How to Switch From QuickBooks in 3 Steps
The scariest part of switching accounting software is the five minutes before you start. You imagine losing data, breaking your chart of accounts, or spending a weekend rebuilding everything from scratch. Then you actually do it, and it takes less time than your morning coffee.
Here's the exact process for moving from QuickBooks Online to switchbooks.
First: You're Not Losing QuickBooks
This isn't a one-way door. Your QuickBooks account stays completely untouched. You're exporting copies of your data — not moving it, not deleting it. If you decide switchbooks isn't for you after trying it, your QuickBooks account is right where you left it. Nothing changed.
This also means you can run both side by side for a month if you want to compare. Most people don't bother — once they see their data in switchbooks, going back to QuickBooks feels like going back to dial-up. But the option is there.
Step 1: Export Three Files From QuickBooks
Log into QuickBooks Online. You're going to export three things:
Your Chart of Accounts. This is your account structure — every category, subcategory, and account type. Go to Settings (gear icon) → Chart of Accounts. Click the dropdown next to "New" and select "Export to Excel." Save the file.
Your Payees. These are your vendors and customers. Go to Expenses → Vendors (or Sales → Customers). Click "Export to Excel." Save the file.
Your Journal Entries. This is your transaction history. Go to Reports → Journal. Set the date range to cover your full history (the wider, the better — your entire history transfers). Click "Export to Excel." Save the file.
Three files. About sixty seconds if you know where things are in QuickBooks. Maybe two minutes if you're hunting for the export buttons.
Step 2: Upload to switchbooks
In switchbooks, go to Settings → Import Data.
Upload the Chart of Accounts first. This creates your account structure — all your categories, subcategories, and account types map over automatically. QuickBooks uses standard account types (Checking, Accounts Receivable, Cost of Goods Sold), and switchbooks recognizes them directly. Custom accounts you created in QuickBooks transfer as-is.
Upload your Payees next. Vendors, customers, and their details carry over.
Upload Journal Entries last. This imports your transaction history, which means your account balances, P&L, and Balance Sheet will reflect your full history — not a fresh start from zero.
The processing takes about a minute. You'll see a progress indicator as accounts, payees, and journal entries are imported.
Step 3: Verify Your Data
This is the step that gives people peace of mind. Open your switchbooks Balance Sheet and compare the totals to your last QuickBooks Balance Sheet. Total assets, total liabilities, total equity — they should match.

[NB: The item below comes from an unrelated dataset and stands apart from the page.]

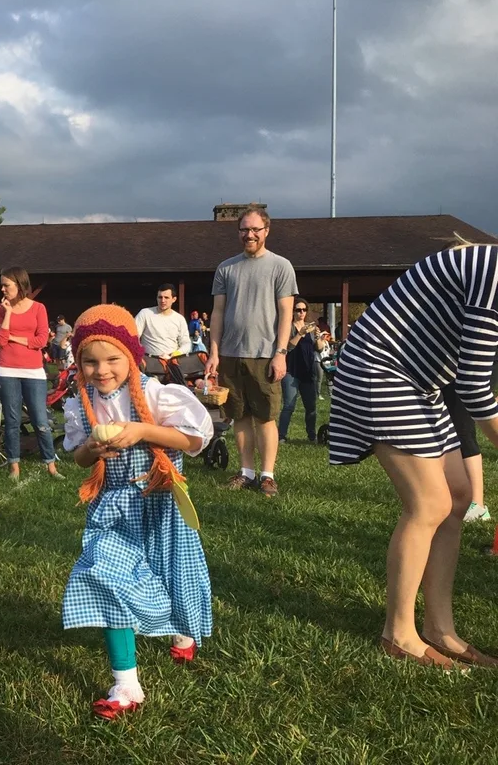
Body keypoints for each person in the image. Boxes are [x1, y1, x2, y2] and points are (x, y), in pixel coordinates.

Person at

Scan your Chart of Accounts list. Make sure the accounts you care about are there and organized correctly.
Check your payee list. Your vendors and customers should all be present.
If anything looks off — which is rare — you can re-import individual files. The import process is non-destructive, so running it again doesn't create duplicates.
What Happens Next
You're done migrating. Now you set up the stuff that makes switchbooks different from QuickBooks:
Connect your bank accounts. Link your checking accounts, savings, and credit cards through Plaid. Transactions start syncing automatically — usually within minutes of connecting.
Let the agent work. This is the part that doesn't exist in QuickBooks. As new transactions come in, the switchbooks agent categorizes them based on your chart of accounts, your payee list, and patterns from your imported history. You're not opening a bank feed and clicking through each transaction. The agent handles it.
Build rules as you go. If you correct a categorization, the system can turn that correction into a rule that applies to all future similar transactions. After a few weeks, most of your recurring transactions categorize themselves.
Invite your accountant (optional). If you work with a CPA, you can invite them to your switchbooks account. They get direct access to review your books, make adjustments, and prepare your returns — without you exporting PDFs or sharing spreadsheets.
The Questions Everyone Asks
"What if I have a weird chart of accounts?" switchbooks supports unlimited accounts and subcategories. Whatever structure you built in QuickBooks transfers over. You can also restructure things after migration if you've been wanting to clean up your accounts.
"What about the transactions that happen between QuickBooks and switchbooks?" There's no gap. As soon as you connect your bank accounts in switchbooks, all recent transactions sync. If you overlap by a few days, the system handles deduplication.
"Is three minutes realistic?" For a straightforward QuickBooks setup — which covers most small businesses — yes. If you have thousands of journal entries or a deeply nested chart of accounts, the upload step might take a few minutes longer. The export and review steps are the same regardless.
"Do I need to tell my accountant first?" You don't need to, but it's a good idea. Most CPAs are happy to hear you're on software that keeps your books current — it makes their job easier. You can invite them to verify the migration if that gives you confidence.
The Actual Hard Part
The migration itself is trivial. Three exports, three uploads, one comparison. The actual hard part is the decision to try something different when QuickBooks has been "good enough" for years.
But "good enough" has a real cost — the hours you spend on manual categorization, the books that fall behind, the reports you run at month-end instead of having them ready in real time. Switching doesn't just move your data to a different app. It changes how much of your time bookkeeping costs.